Discussing next year’s pen, the men spent the next hour trying to figure out the five arms they expected to see besides Neris and Neshek. For starters, the coworkers felt Edubray Ramos, Jeanmar Gomez and Joely Rodriguez will have a leg up on the competition, while Michael Mariot must earn a spot during Spring Training. And they believed they’ll also see “four or five” non-roster invitees again this March.

Neshek’s Addition Is a Good Sign for 2017. Photo by Kim Klement – USA TODAY Sports.

In their environment, the relievers do more than just watch during the game. They prepare themselves mentally for the ringing phone with the scoreboard-dictated decision. For instance, if the starter is tiring in the sixth inning with a one-run lead, the setup hurlers for the seventh frame know whether a right-hander or a southpaw should warm up. And while Ramos, Gomez and Mariot are the righties, Rodriguez is the only lefty. However, their effectiveness will determine the pecking order.

IN OTHER WORDS:

 “In my opinion, the best setup guys now have a tougher job than the closers. They pitch more innings, inherit more runners.” – Goose Gossage

In the closer’s role, Neris has a heater and a splitter to baffle the hitters, and he no longer exhibits tightrope-like stress during every outing. But he rarely got the ball for a save due to virtually no opportunities in the final days. In other words, the starter and/or the setup men failed to deliver a one-run advantage – or even a tie – before the final frame. So, when the offseason began, the Philadelphia Phillies had Neris and four candidates for the seventh inning,

Before the Winter Meetings begin in early December, general manager Matt Klentak already has his desired bullpen piece. Neshek is here to get three outs in the eighth, save a game for a resting Neris, take the pressure off developing relievers, and be the backup if Neris has difficulties. What should fans expect from Neris and Neshek? Protected leads.

Will Ramos Have Enough Success in the Seventh Inning to Be an Eighth-Frame Possibility by July? Photo by Richard Mackson – USA TODAY Sports.

The Numerical Bible:

This review is not a sabermetrics article, which means no heavy statistical analysis. But because some readers rely on stats, this is only a reference: no reason to articulate the importance of these numbers.

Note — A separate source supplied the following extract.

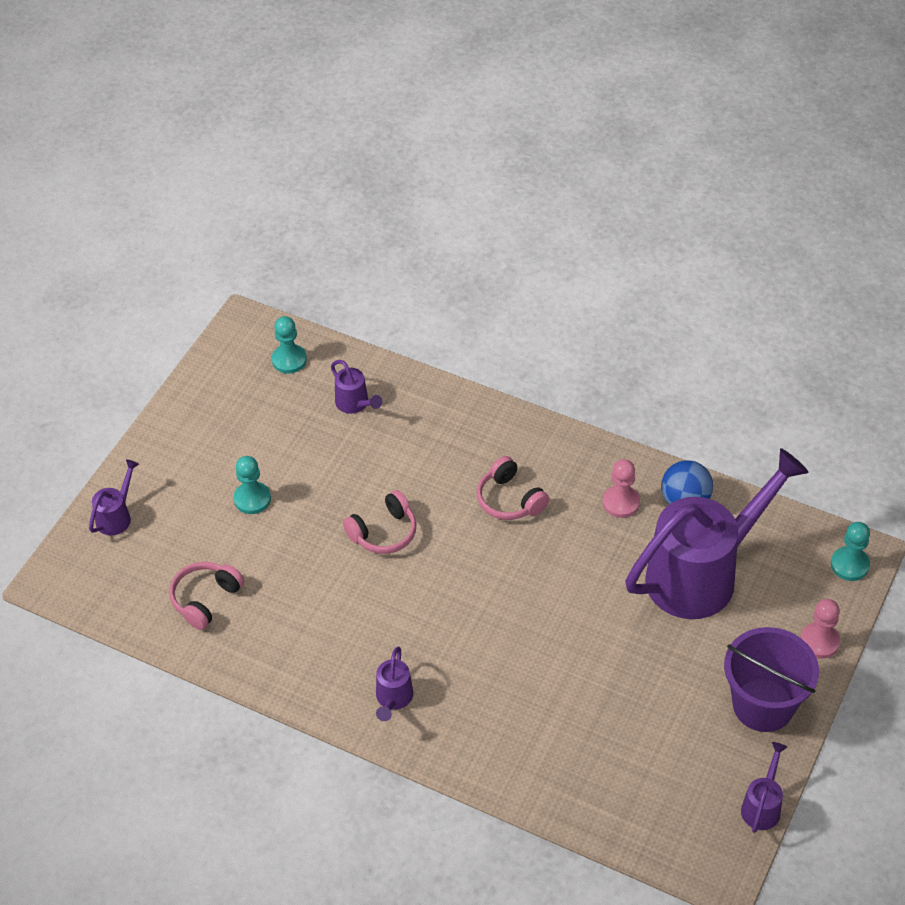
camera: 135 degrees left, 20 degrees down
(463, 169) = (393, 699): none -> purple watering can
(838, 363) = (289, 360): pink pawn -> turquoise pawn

  • Neris, 27.5: 79 Gms., 80 1/3 Inn., a 2.58 ERA, 2 Saves, 28 Holds, a 3.30 FIP, a 3.17 xFIP, a 2.95 SIERA, a 1.2 WAR and a 1.11 WHIP.
  • Neshek, 36: 60 Gms., 47 Inn., a 3.06 ERA, 18 Holds, a 3.68 FIP, a 4.07 xFIP, a 3.57 SIERA, a 0.5 WAR and a 0.94 WHIP.
  • Ramos, 24: 42 Gms., 40 Inn., a 3.83 ERA, 15 Holds, a 3.60 FIP, a 3.68 xFIP, a 3.37 SIERA, a 0.5 WAR and a 1.18 WHIP.
  • Gomez, 28.5: 70 Gms., 68 2/3 Inn., a 4.85 ERA, 37 Saves, 6 BS,1 Hold, a 3.96 FIP, a 4.26 xFIP, a 4.12 SIERA, a 0.4 WAR and a 1.46 WHIP.
  • Rodriguez, 25: 12 Gms., 9 2/3 Inn., a 2.79 ERA, 3 Holds, a 3.25 FIP, a 4.80 xFIP, a 4.36 SIERA, a 0.2 WAR and a 1.24 WHIP.
  • Mariot, 28: 25 Gms., 21 2/3 Inn., a 5.82 ERA, 2 Saves, 4 Holds, a 5.96 FIP, a 5.19 xFIP, a 4.60 SIERA, a -0.3 WAR and a 1.48 WHIP.